Bir işte çalışıyorum ve o benim yemek yememi barınmamı giyinmemi sağlayan parayı kazandırıyor. Gün; ev işleri , iş ve sorumluluklar arasında sarhoşluğa gömülürken bir yandan da ay başını iple çekip maaşı çekip ve hemen hepsini rutin giderlere harcamak ve borçları ödeyip gerginlikten kurtulmak isteği. Kendimizi gerecek işlere girip,eşyalara mahkum edip, sonrasında para kazanıp bu gerginlikten kurtulmak için acele ederken ve zamanın çabuk geçmesini isterken bir yanımız, farkında olmadan yaşlandığımız gerçeği... yani ,bilmediğimiz dünyaya acele bilet kesme meselesi.
Bu rutinler , zamanın daha hızlı akmasını sağlayıp, aynaya baktığım zaman gerçek beni görmemi engelliyor tıpkı her şeye yüzeysel bakıp anlamak için odaklanmamı engellediği gibi.
Herkes benim gibidir düşüncesinden alıkoyamıyorum kendimi böyle düşündüğüm anlar. Bu kendimi gerginlikten kurtarma ve güvende hissetme yollarından biri işte. Onlar da benim gibi. O halde yalnız değilsem önemi yok der gibiyim.

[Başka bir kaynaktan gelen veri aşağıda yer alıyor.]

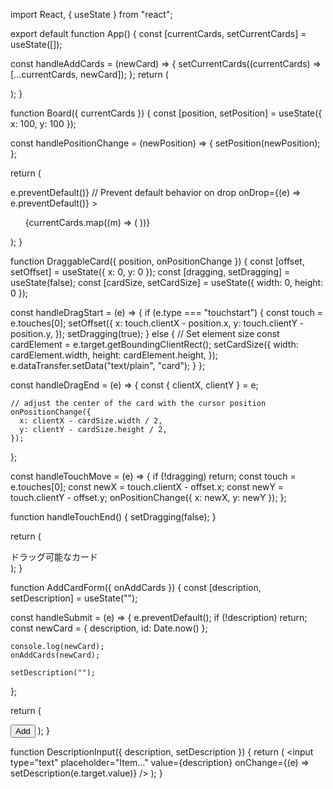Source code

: import React, { useState } from "react";

export default function App() {
const [currentCards, setCurrentCards] = useState([]);

const handleAddCards = (newCard) => {
setCurrentCards((currentCards) => [...currentCards, newCard]);
};
return (
<div
      className="h-screen w-full 
    bg-[url('https://plus.unsplash.com/premium_photo-1725347346926-f568729d43b3?q=80&w=1470&auto=format&fit=crop&ixlib=rb-4.0.3&ixid=M3wxMjA3fDB8MHxwaG90by1wYWdlfHx8fGVufDB8fHx8fA%3D%3D')]
    //  bg-cover bg-center bg-fixed"
    >
<Board currentCards={currentCards} />
<AddCardForm onAddCards={handleAddCards} />
</div>
);
}

function Board({ currentCards }) {
const [position, setPosition] = useState({ x: 100, y: 100 });

const handlePositionChange = (newPosition) => {
setPosition(newPosition);
};

return (
<div
className="h-screen w-full"
// to be recognized as a drop area
onDragOver={(e) => e.preventDefault()}
// Prevent default behavior on drop
onDrop={(e) => e.preventDefault()} >
<ul>
{currentCards.map((m) => (
<DraggableCard
            position={position}
            onPositionChange={handlePositionChange}
          />
))}
</ul>
</div>
);
}

function DraggableCard({ position, onPositionChange }) {
const [offset, setOffset] = useState({ x: 0, y: 0 });
const [dragging, setDragging] = useState(false);
const [cardSize, setCardSize] = useState({ width: 0, height: 0 });

const handleDragStart = (e) => {
if (e.type === "touchstart") {
const touch = e.touches[0];
setOffset({
x: touch.clientX - position.x,
y: touch.clientY - position.y,
});
setDragging(true);
} else {
// Set element size
const cardElement = e.target.getBoundingClientRect();
setCardSize({
width: cardElement.width,
height: cardElement.height,
});
e.dataTransfer.setData("text/plain", "card");
}
};

const handleDragEnd = (e) => {
const { clientX, clientY } = e;

    // adjust the center of the card with the cursor position
    onPositionChange({
      x: clientX - cardSize.width / 2,
      y: clientY - cardSize.height / 2,
    });

};

const handleTouchMove = (e) => {
if (!dragging) return;
const touch = e.touches[0];
const newX = touch.clientX - offset.x;
const newY = touch.clientY - offset.y;
onPositionChange({ x: newX, y: newY });
};

function handleTouchEnd() {
setDragging(false);
}

return (
<div
className={`todo-card absolute w-24 h-12 flex items-center justify-center`}
draggable
onDragStart={handleDragStart}
onDragEnd={handleDragEnd}
onTouchStart={handleDragStart}
onTouchMove={handleTouchMove}
onTouchEnd={handleTouchEnd}
style={{
        position: "absolute",
        top: position.y,
        left: position.x,
        cursor: "grab",
      }} >
ドラッグ可能なカード
</div>
);
}

function AddCardForm({ onAddCards }) {
const [description, setDescription] = useState("");

const handleSubmit = (e) => {
e.preventDefault();
if (!description) return;
const newCard = { description, id: Date.now() };

    console.log(newCard);
    onAddCards(newCard);

    setDescription("");

};

return (
<form className="punk-input" onSubmit={handleSubmit}>
<DescriptionInput
        description={description}
        setDescription={setDescription}
      />
<button>Add</button>
</form>
);
}

function DescriptionInput({ description, setDescription }) {
return (
<input
type="text"
placeholder="Item..."
value={description}
onChange={(e) => setDescription(e.target.value)}
/>
);
}
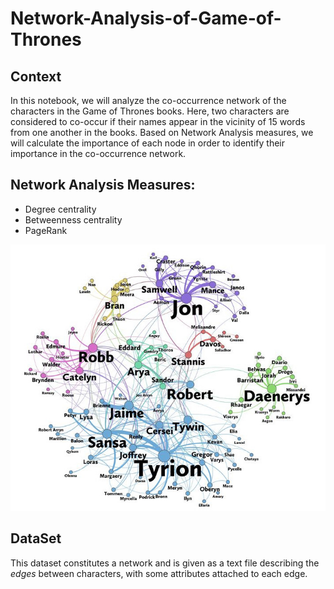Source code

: # Network-Analysis-of-Game-of-Thrones
Context
----
In this notebook, we will analyze the co-occurrence network of the characters in the  Game of Thrones books. Here, two characters are considered to co-occur if their names appear in the vicinity of 15 words from one another in the books. Based on Network Analysis measures, we will calculate the importance of each node in order to identify their importance in the co-occurrence network.</p>

Network Analysis Measures:
----
* Degree centrality
* Betweenness centrality
* PageRank

<p><img src="got_network.jpeg" style="width: 550px"></p>

DataSet
----
<p>This dataset constitutes a network and is given as a text file describing the <em>edges</em> between characters, with some attributes attached to each edge. </p>
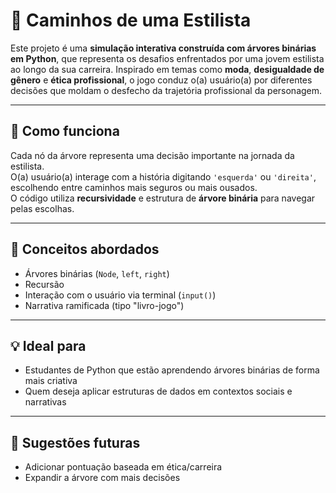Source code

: # 🎨 Caminhos de uma Estilista

Este projeto é uma **simulação interativa construída com árvores binárias em Python**, que representa os desafios enfrentados por uma jovem estilista ao longo da sua carreira. Inspirado em temas como **moda**, **desigualdade de gênero** e **ética profissional**, o jogo conduz o(a) usuário(a) por diferentes decisões que moldam o desfecho da trajetória profissional da personagem.

---

## 👗 Como funciona

Cada nó da árvore representa uma decisão importante na jornada da estilista.  
O(a) usuário(a) interage com a história digitando `'esquerda'` ou `'direita'`, escolhendo entre caminhos mais seguros ou mais ousados.  
O código utiliza **recursividade** e estrutura de **árvore binária** para navegar pelas escolhas.

---

## 🧠 Conceitos abordados

- Árvores binárias (`Node`, `left`, `right`)
- Recursão
- Interação com o usuário via terminal (`input()`)
- Narrativa ramificada (tipo "livro-jogo")

---

## 💡 Ideal para

- Estudantes de Python que estão aprendendo árvores binárias de forma mais criativa  
- Quem deseja aplicar estruturas de dados em contextos sociais e narrativas

---

## 📌 Sugestões futuras

- Adicionar pontuação baseada em ética/carreira  
- Expandir a árvore com mais decisões

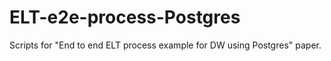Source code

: # ELT-e2e-process-Postgres
Scripts for "End to end ELT process example for DW using Postgres" paper.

Yine de ; acaba benim gibi , diğerleri de geriye dönüp bakınca bir haftanın kaç saatini mutlu oldukları bir şarkıya kaptırıp kendini uzaklara ,tadını ala ala dalıp gidiyordur, eski bir filmin bir sahnesine gidip aktör ya da aktris ile özdeşleşip elinde mesela bir şişe ama içkili değil, sallanıp duruyor ve dans ediyordur kendi kendine. Ya da hiç tanımadığı ve yalnızca bir iki şarkısını bildiği bir sesin büyüsüne kapılıp o an yaşadığı hayal kırıklığı ya da aşk kırıklığını unutmayı umarak dinliyordur...Gerçekten yaşanmış fakat bir rüya gibi , hiç yaşanmamış gibi geçerken hayat, durup bir an önünden geçen karıncaya doğru başını eğip hayretle bakar, ya da gözün bir nokta gibi görebildiği ve onun ne olduğunu bile anlayamadığı bir böceğin hızına şaşkınlıkla bakıp nasıl bir sisteme sahip olduğunu düşünür ?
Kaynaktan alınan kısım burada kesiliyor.